▶ What you will do
Copy every line of text in the rows below word for word, keeping the original line breaks.

▶ Materials provided
==================================================

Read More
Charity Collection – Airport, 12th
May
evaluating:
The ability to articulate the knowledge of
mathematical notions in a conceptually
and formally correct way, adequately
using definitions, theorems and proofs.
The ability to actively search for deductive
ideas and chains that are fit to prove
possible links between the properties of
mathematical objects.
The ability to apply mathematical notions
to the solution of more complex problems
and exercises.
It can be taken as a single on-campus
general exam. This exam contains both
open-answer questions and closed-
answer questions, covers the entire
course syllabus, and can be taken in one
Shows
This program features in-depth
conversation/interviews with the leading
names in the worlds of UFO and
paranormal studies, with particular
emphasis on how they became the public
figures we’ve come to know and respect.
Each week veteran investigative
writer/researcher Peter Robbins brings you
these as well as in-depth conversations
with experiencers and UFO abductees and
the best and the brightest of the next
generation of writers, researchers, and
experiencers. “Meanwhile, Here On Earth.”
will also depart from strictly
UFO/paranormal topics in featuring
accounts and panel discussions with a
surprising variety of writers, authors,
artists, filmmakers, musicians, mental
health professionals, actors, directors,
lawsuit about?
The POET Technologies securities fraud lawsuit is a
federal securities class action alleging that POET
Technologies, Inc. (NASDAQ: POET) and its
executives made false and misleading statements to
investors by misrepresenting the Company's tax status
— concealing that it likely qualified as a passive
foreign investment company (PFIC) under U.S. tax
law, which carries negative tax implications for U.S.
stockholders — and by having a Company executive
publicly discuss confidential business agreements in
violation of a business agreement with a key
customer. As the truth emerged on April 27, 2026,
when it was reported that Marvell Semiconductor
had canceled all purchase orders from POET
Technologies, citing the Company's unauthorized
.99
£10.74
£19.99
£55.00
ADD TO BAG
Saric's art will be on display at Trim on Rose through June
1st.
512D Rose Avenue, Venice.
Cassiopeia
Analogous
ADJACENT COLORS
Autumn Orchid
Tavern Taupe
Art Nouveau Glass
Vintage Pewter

==================================================

▶ Solution to this task
Read More
Charity Collection – Airport, 12th
May
evaluating:
The ability to articulate the knowledge of
mathematical notions in a conceptually
and formally correct way, adequately
using definitions, theorems and proofs.
The ability to actively search for deductive
ideas and chains that are fit to prove
possible links between the properties of
mathematical objects.
The ability to apply mathematical notions
to the solution of more complex problems
and exercises.
It can be taken as a single on-campus
general exam. This exam contains both
open-answer questions and closed-
answer questions, covers the entire
course syllabus, and can be taken in one
Shows
This program features in-depth
conversation/interviews with the leading
names in the worlds of UFO and
paranormal studies, with particular
emphasis on how they became the public
figures we’ve come to know and respect.
Each week veteran investigative
writer/researcher Peter Robbins brings you
these as well as in-depth conversations
with experiencers and UFO abductees and
the best and the brightest of the next
generation of writers, researchers, and
experiencers. “Meanwhile, Here On Earth.”
will also depart from strictly
UFO/paranormal topics in featuring
accounts and panel discussions with a
surprising variety of writers, authors,
artists, filmmakers, musicians, mental
health professionals, actors, directors,
lawsuit about?
The POET Technologies securities fraud lawsuit is a
federal securities class action alleging that POET
Technologies, Inc. (NASDAQ: POET) and its
executives made false and misleading statements to
investors by misrepresenting the Company's tax status
— concealing that it likely qualified as a passive
foreign investment company (PFIC) under U.S. tax
law, which carries negative tax implications for U.S.
stockholders — and by having a Company executive
publicly discuss confidential business agreements in
violation of a business agreement with a key
customer. As the truth emerged on April 27, 2026,
when it was reported that Marvell Semiconductor
had canceled all purchase orders from POET
Technologies, citing the Company's unauthorized
.99
£10.74
£19.99
£55.00
ADD TO BAG
Saric's art will be on display at Trim on Rose through June
1st.
512D Rose Avenue, Venice.
Cassiopeia
Analogous
ADJACENT COLORS
Autumn Orchid
Tavern Taupe
Art Nouveau Glass
Vintage Pewter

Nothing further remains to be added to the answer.